4) Queda de 3,3% em 1931, na rabeira da Grande Depressão de 1929
Ainda no “top 5” das maiores quedas do PIB brasileiro está o recuo de 3,3% registrado em 1931, um resultado direto do colapso financeiro de 1929.
“A queda de 1929 faz com que a economia mundial deixe de comprar determinados produtos do Brasil. A receita de exportação de café, por exemplo, cai fortemente e isso traz problemas para a balança de pagamentos brasileira”, lembra Considera, da FGV.
“Nossas exportações eram café, basicamente. Com menos renda das vendas externas, isso prejudicou o consumo de maneira geral.”
5) Tombo de 3,2% do PIB em 1908, no rescaldo do ‘Pânico de 1907’
Por fim, completam a lista de cinco maiores “anos perdidos” da economia brasileira o longínquo ano de 1908, quando a economia tombou 3,2%, com a chegada ao Brasil dos efeitos do pânico dos banqueiros de 1907, que também começou uma forte queda da Bolsa de Nova York.
“A crise de 1908 é parecida com a de 1931”, considera Müller, do Insper.
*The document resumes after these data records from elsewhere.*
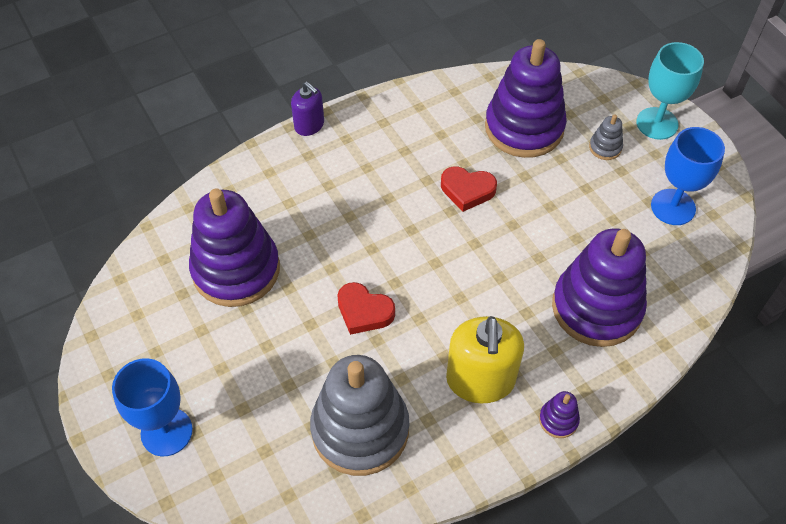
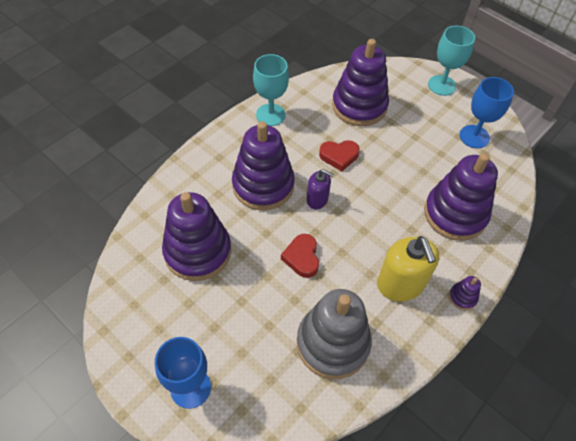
camera: 20 degrees left, 0 degrees up
(309, 125) = (212, 136): purple soap dispenser -> purple soap dispenser (317, 199)
(350, 205) = (263, 185): none -> purple stacking toy
(364, 311) = (302, 257): red heart -> red heart turned 75 degrees clockwise
(397, 113) = (270, 115): none -> turquoise goblet
(605, 147) = (416, 108): grey stacking toy -> none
“O Brasil vinha, há alguns anos antes de 1908, tentando se aproximar do modelo das finanças e do comércio internacional chamado de ‘padrão-ouro’, numa tentativa de ganhar credibilidade”, lembra o professor.
“Esse esforço tinha um custo, que era um controle muito grande das contas públicas e dos gastos do governo, e o abandono de algumas medidas de incentivo à exportação de café, que eram consideradas em desacordo com os arranjos internacionais.”
“Em 1907, estávamos passando por esse processo, quando houve uma grande crise no mercado acionário nos Estados Unidos. Alguns bancos quebraram por lá, e essa crise, assim como a de 1929, resvala em países que eram compradores do nosso café, nossos credores ou quem investiam no Brasil. Com isso, teve um enxugamento muito grande da nossa venda de café e da nossa possibilidade de receber investimentos e renovar nossas dívidas.”
Para realizar esse levantamento histórico, a reportagem da BBC News Brasil utilizou a série do PIB desde 1900 disponibilizada pelo professor Nelson Barbosa, também do Ibre-FGV, disponível neste link.
Os dados de 1900 até 1946 se baseiam em uma estimativa do economista Claudio Haddad. A partir de 1947, os números são do Sistema de Contas Nacionais, incialmente calculado pela FGV e posteriormente assumido pelo IBGE, nos anos 1970.
Já os números mais recentes foram atualizados pela série histórica do PIB disponibilizada pelo Banco Central e pelo IBGE.